# TASK STATEMENT
For the data that follows, print the line with "nose: (513, 225)", the line with "left eye: (110, 177)", and all lines between them, exactly as they stand. Omit pictures and add nothing.

# MATERIAL PROVIDED
• • • • • • •

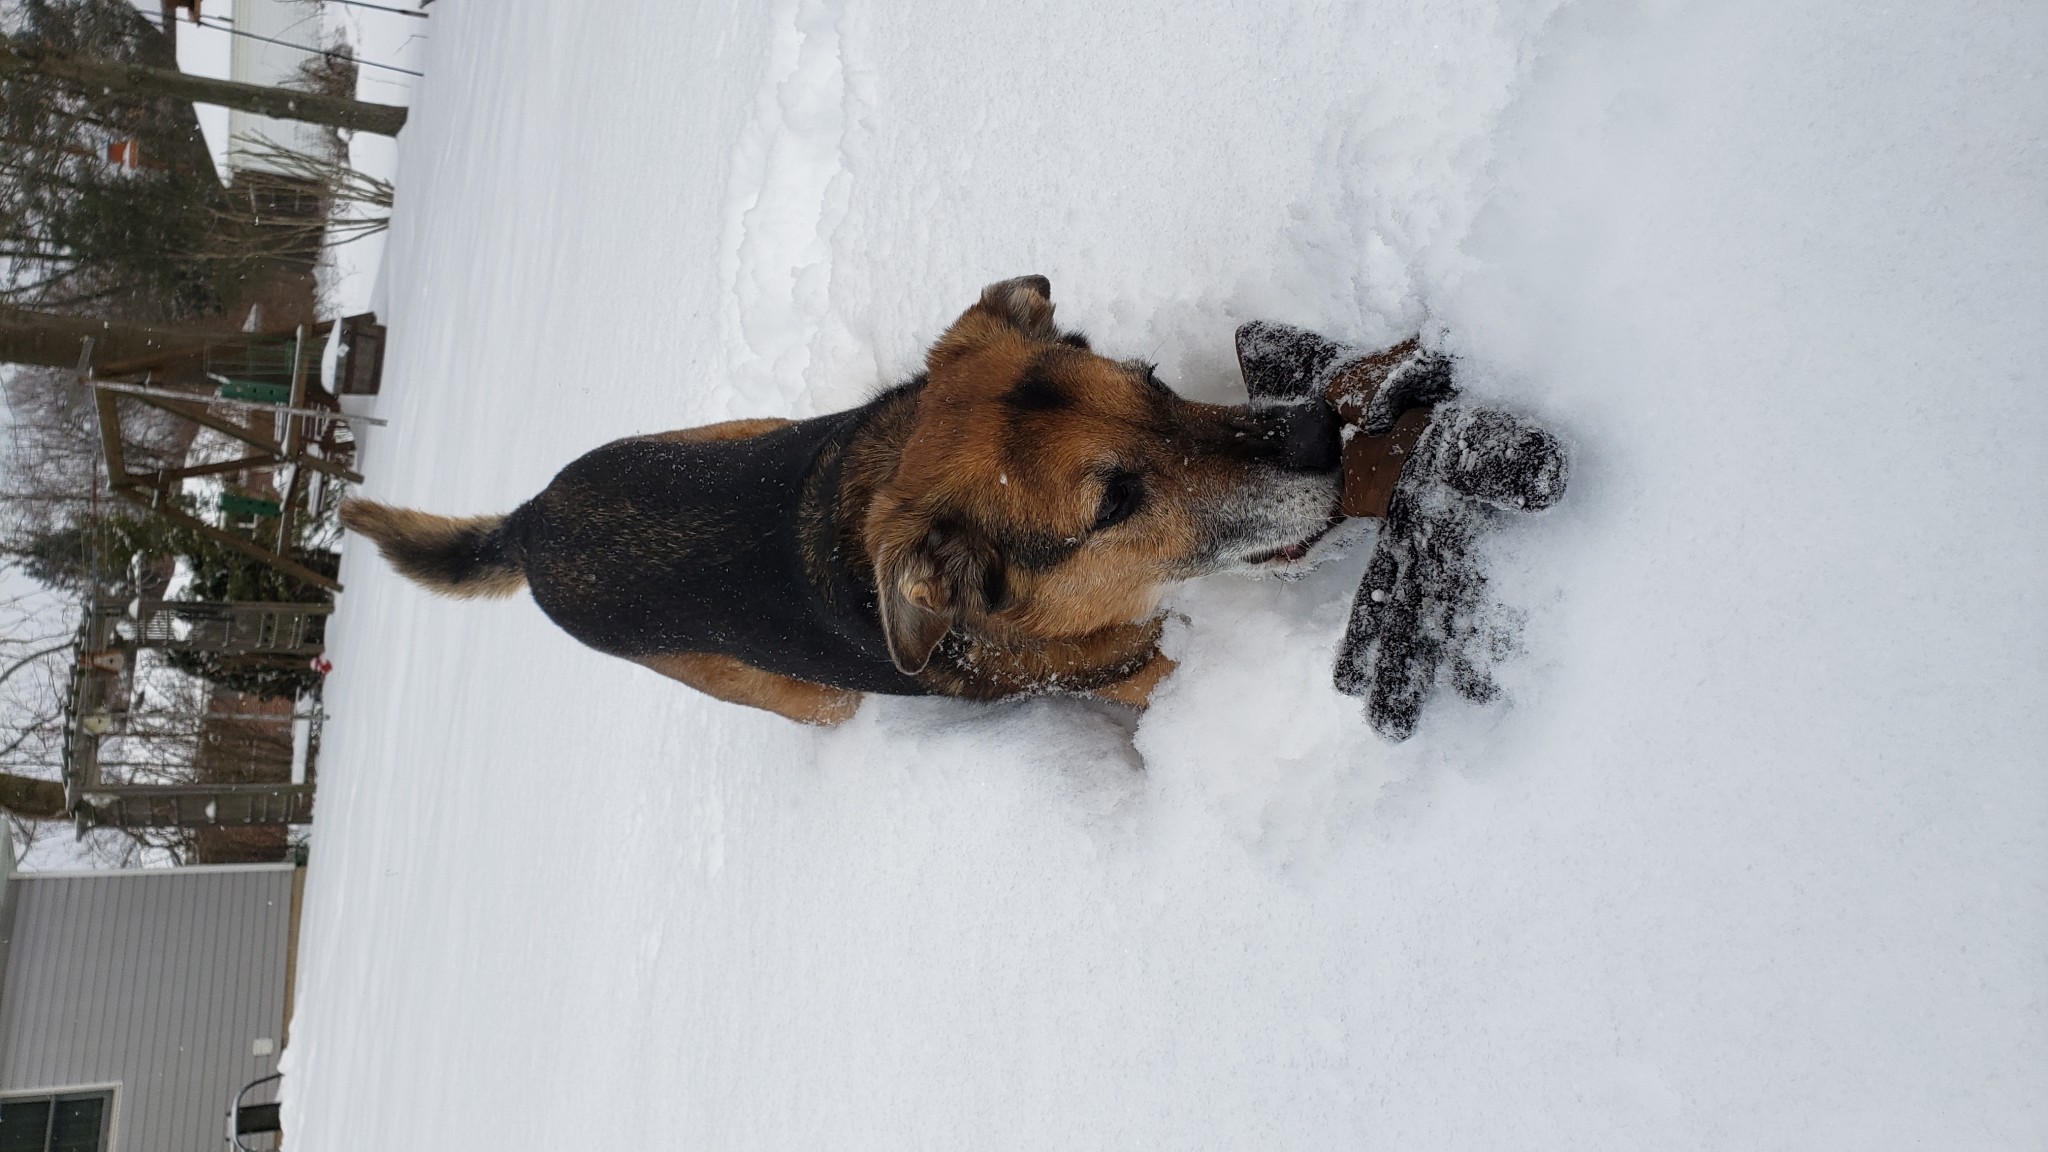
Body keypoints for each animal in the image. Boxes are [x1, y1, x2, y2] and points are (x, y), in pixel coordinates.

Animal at [340, 277, 1344, 725]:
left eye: (1153, 381)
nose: (1322, 434)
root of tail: (528, 526)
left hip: (737, 428)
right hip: (798, 694)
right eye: (1114, 503)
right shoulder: (1135, 672)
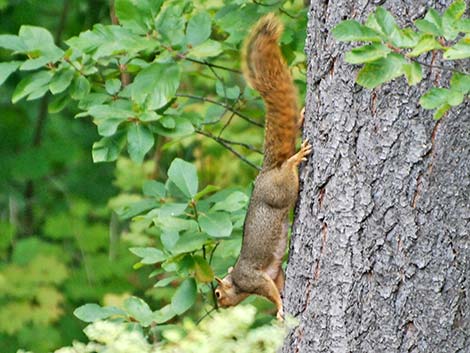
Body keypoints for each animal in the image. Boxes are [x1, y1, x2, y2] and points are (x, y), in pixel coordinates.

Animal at [214, 13, 310, 320]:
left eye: (217, 293)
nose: (218, 307)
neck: (237, 282)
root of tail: (268, 171)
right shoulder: (274, 272)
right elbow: (278, 283)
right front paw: (281, 305)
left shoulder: (253, 278)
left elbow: (269, 292)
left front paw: (278, 308)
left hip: (280, 190)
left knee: (288, 175)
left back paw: (294, 159)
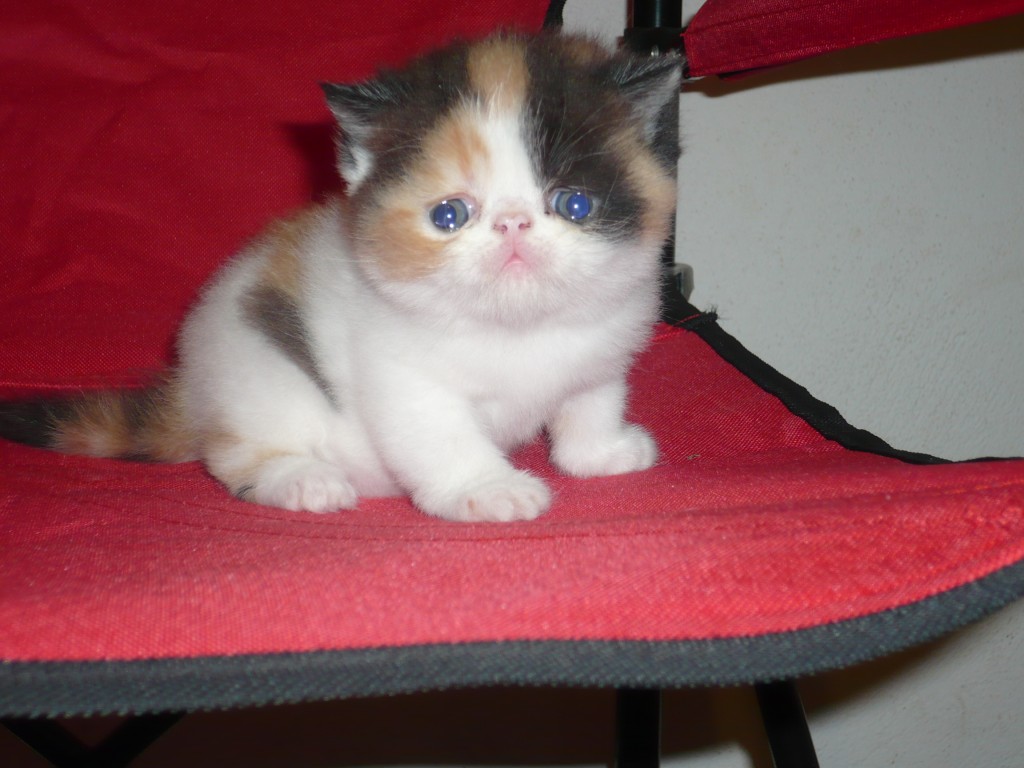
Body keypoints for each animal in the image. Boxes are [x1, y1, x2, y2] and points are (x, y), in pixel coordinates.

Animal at [0, 30, 679, 524]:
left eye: (575, 204)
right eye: (449, 216)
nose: (513, 225)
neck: (516, 326)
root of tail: (190, 390)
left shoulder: (601, 351)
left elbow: (590, 404)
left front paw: (600, 455)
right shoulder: (403, 377)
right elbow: (441, 434)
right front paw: (488, 489)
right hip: (258, 374)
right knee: (233, 451)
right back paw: (301, 480)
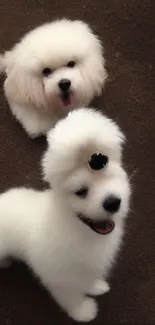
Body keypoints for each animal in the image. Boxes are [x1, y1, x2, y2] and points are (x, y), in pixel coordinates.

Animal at [0, 108, 131, 318]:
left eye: (110, 177)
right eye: (81, 191)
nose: (113, 202)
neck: (77, 228)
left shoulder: (85, 267)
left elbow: (87, 279)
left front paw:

• • • • • • •

# TASK SOLUTION
nose: (513, 225)
neck: (516, 326)
root of tail: (190, 390)
left shoulder: (601, 351)
left elbow: (590, 404)
left front paw: (600, 455)
right shoulder: (403, 377)
right elbow: (441, 434)
right front paw: (488, 489)
right hip: (258, 374)
right knee: (233, 451)
right back paw: (301, 480)
Body keypoints for each animal in the image. Boxes are [x1, y1, x2, y2] and points are (x, y), in pixel coordinates.

Animal at [0, 108, 131, 318]:
left eye: (110, 177)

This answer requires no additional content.